In my DATA step I would like to set values to 0 or 1depending on whether the variable in each observation matches the same variable in the first observation, I want to replace the response letter (A-D) with the 0 or 1 in the dataset, how do I go about doing that comparison?
I'm not doing any grouping, so I believe I can access the first row using First.x, but I'm not sure how to compare that across each variable(answer1-answer45).
| Id | answer1 | answer2 | ...through answer 45
|:-------------|---------:|
| KEY | A | B |
| 2 | A | C |
| 3 | C | D |
| 4 | A | B |
| 5 | D | C |
| 6 | B | B |
Should become:
| Id | answer1 | answer2 | ...through answer 45
|:-------------|---------:|
| KEY | A | B |
| 2 | 1 | 0 |
| 3 | 0 | 0 |
| 4 | 1 | 1 |
| 5 | 0 | 0 |
| 6 | 0 | 1 |
Current code for reading in the data:
DATA TEST(drop=name fill answer0);
INFILE SCORES DSD firstobs=2;
length id $4;
length answer1-answer150 $1;
INPUT name $ fill id $ (answer0-answer150) ($);
RUN;
Thanks in advance!
Here's how I might do it. Create a data set to PROC COMPARE the KEY to the observed. Then you have X for not matching key and missing for matched. You can then use PROC TRANSREG to score the 'X.' to 01. PROC TRANSREG also creates macro variables which contain the names of the new variables and the number.
From log NOTE: _TRGINDN=2 _TRGIND=answer1D answer2D
data questions;
input id:$3. (answer1-answer2)(:$1.);
cards;
KEY A B
2 A C
3 C D
4 A B
5 D C
6 B B
;;;;
run;
data key;
if _n_ eq 1 then set questions(obs=1);
set questions(keep=id firstobs=2);
run;
proc compare base=key compare=questions(firstobs=2) out=comp outdiff noprint;
id id;
run;
options validvarname=v7;
proc transreg design data=comp(drop=_type_ type=data);
id id;
model class(answer:) / noint;
output out=scored(drop=intercept _:);
run;
%put NOTE: &=_TRGINDN &=_TRGIND;
I don't have my SAS license here at home, so I can't actually test this code. I'll give it me best shot, though ...
First, I'd keep my correct answers in a separate table, and then merge it with the answers from the respondents. That also makes the solution scalable, should you have more multiple choice solutions and answers in the same table, since you'd be joining on the assignment ID as well.
Now, import all your correct answers to a table answers_correct with column names answer_correct1-answer_correct45.

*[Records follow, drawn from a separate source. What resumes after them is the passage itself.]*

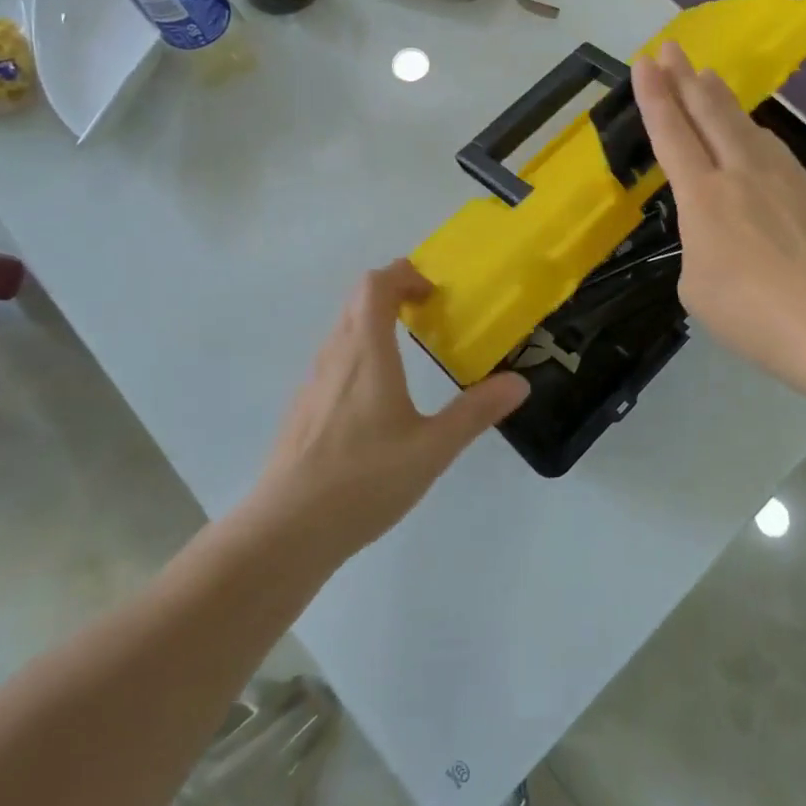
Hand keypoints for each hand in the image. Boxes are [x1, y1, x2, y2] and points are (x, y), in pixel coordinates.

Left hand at [256, 261, 529, 554]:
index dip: (404, 275)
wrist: (286, 530)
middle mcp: (335, 356)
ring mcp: (312, 382)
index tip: (433, 292)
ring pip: (342, 330)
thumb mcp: (432, 448)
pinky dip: (358, 353)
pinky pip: (332, 360)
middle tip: (427, 313)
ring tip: (406, 351)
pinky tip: (375, 399)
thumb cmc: (364, 480)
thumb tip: (519, 382)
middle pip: (357, 300)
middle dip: (392, 293)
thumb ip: (475, 412)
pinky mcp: (302, 409)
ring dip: (373, 323)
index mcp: (366, 352)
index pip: (375, 285)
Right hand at [632, 41, 805, 398]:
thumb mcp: (697, 287)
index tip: (645, 61)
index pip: (672, 134)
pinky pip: (773, 151)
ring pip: (746, 126)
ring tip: (709, 79)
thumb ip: (700, 249)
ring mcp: (783, 181)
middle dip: (685, 78)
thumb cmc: (751, 312)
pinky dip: (754, 133)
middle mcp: (741, 174)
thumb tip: (722, 238)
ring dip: (722, 99)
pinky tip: (756, 136)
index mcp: (703, 196)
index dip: (655, 96)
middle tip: (673, 47)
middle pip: (709, 113)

Then, merge the two tables and determine the outcome for each question.
DATA outcome;
MERGE answers answers_correct;
* We will not be using any BY.;
* If you later add more questionnaires, merge BY the questionnaire ID;
ARRAY answer(*) answer1-answer45;
ARRAY answer_correct(*) answer_correct1-answer_correct45;
LENGTH result1-result45 $1;
ARRAY result(*) result1-result45;
DROP i;
FOR i = 1 TO DIM(answer);
IF answer(i) = answer_correct(i) THEN result(i) = '1';
ELSE result(i) = '0';
END;
RUN;